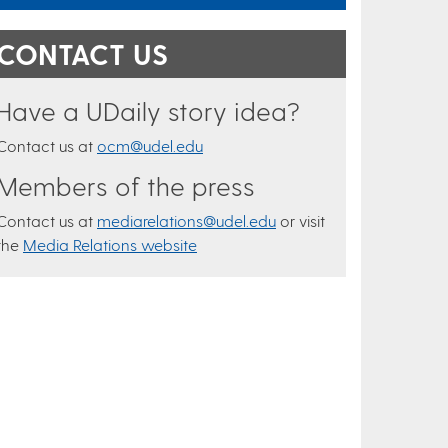
CONTACT US
Have a UDaily story idea?
Contact us at
ocm@udel.edu
Members of the press
Contact us at
mediarelations@udel.edu
or visit
the
Media Relations website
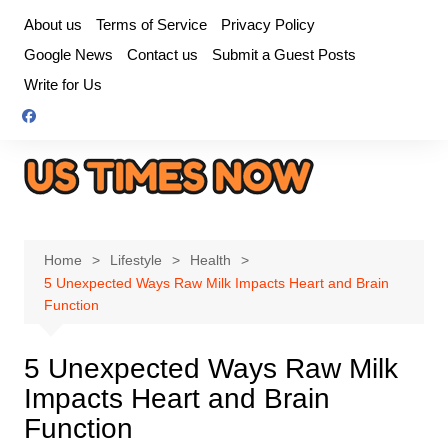
Skip
About us
Terms of Service
Privacy Policy
to
Google News
Contact us
Submit a Guest Posts
content
Write for Us
Home
Lifestyle
Health
5 Unexpected Ways Raw Milk Impacts Heart and Brain
Function
5 Unexpected Ways Raw Milk
Impacts Heart and Brain
Function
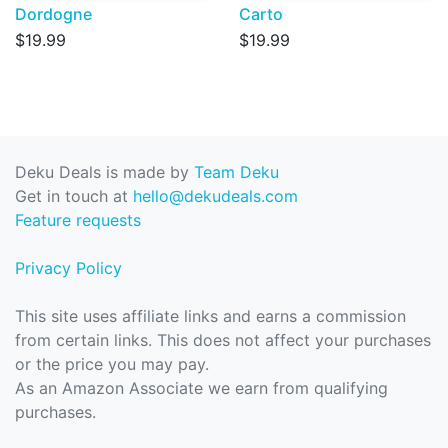
Dordogne
Carto
$19.99
$19.99
Deku Deals is made by
Team Deku
Get in touch at
hello@dekudeals.com
Feature requests
Privacy Policy
This site uses affiliate links and earns a commission
from certain links. This does not affect your purchases
or the price you may pay.
As an Amazon Associate we earn from qualifying
purchases.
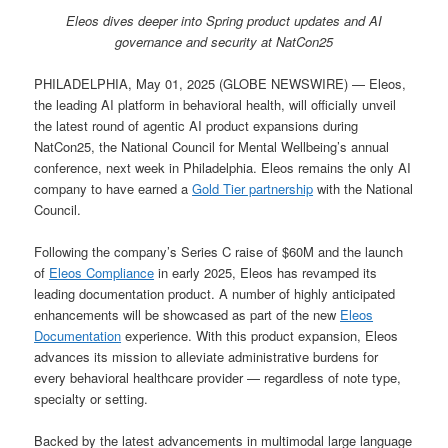
Eleos dives deeper into Spring product updates and AI
governance and security at NatCon25
PHILADELPHIA, May 01, 2025 (GLOBE NEWSWIRE) — Eleos,
the leading AI platform in behavioral health, will officially unveil
the latest round of agentic AI product expansions during
NatCon25, the National Council for Mental Wellbeing’s annual
conference, next week in Philadelphia. Eleos remains the only AI
company to have earned a
Gold Tier partnership
with the National
Council.
Following the company’s Series C raise of $60M and the launch
of
Eleos Compliance
in early 2025, Eleos has revamped its
leading documentation product. A number of highly anticipated
enhancements will be showcased as part of the new
Eleos
Documentation
experience. With this product expansion, Eleos
advances its mission to alleviate administrative burdens for
every behavioral healthcare provider — regardless of note type,
specialty or setting.
Backed by the latest advancements in multimodal large language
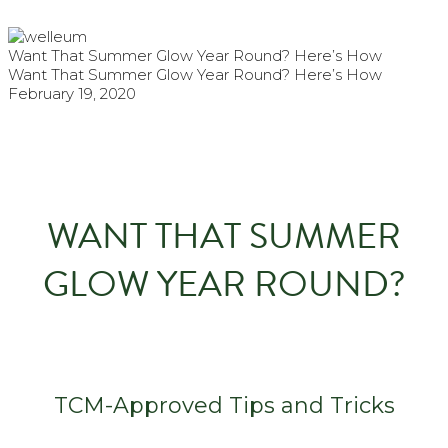
Want That Summer Glow Year Round? Here’s How
Want That Summer Glow Year Round? Here’s How
February 19, 2020
WANT THAT SUMMER
GLOW YEAR ROUND?
TCM-Approved Tips and Tricks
============
■ JOB
Among the entries above, take the lines from the one with "mediarelations@udel.edu" through the one with "PHILADELPHIA, May 01, 2025" and retype them exactly, leaving out the pictures.

■ RESULT
mediarelations@udel.edu
or visit
the
Media Relations website
Skip
About us
Terms of Service
Privacy Policy
to
Google News
Contact us
Submit a Guest Posts
content
Write for Us
Home
Lifestyle
Health
5 Unexpected Ways Raw Milk Impacts Heart and Brain
Function
5 Unexpected Ways Raw Milk
Impacts Heart and Brain
Function
Dordogne
Carto
$19.99
$19.99
Deku Deals is made by
Team Deku
Get in touch at
hello@dekudeals.com
Feature requests
Privacy Policy
This site uses affiliate links and earns a commission
from certain links. This does not affect your purchases
or the price you may pay.
As an Amazon Associate we earn from qualifying
purchases.
Eleos dives deeper into Spring product updates and AI
governance and security at NatCon25
PHILADELPHIA, May 01, 2025 (GLOBE NEWSWIRE) — Eleos,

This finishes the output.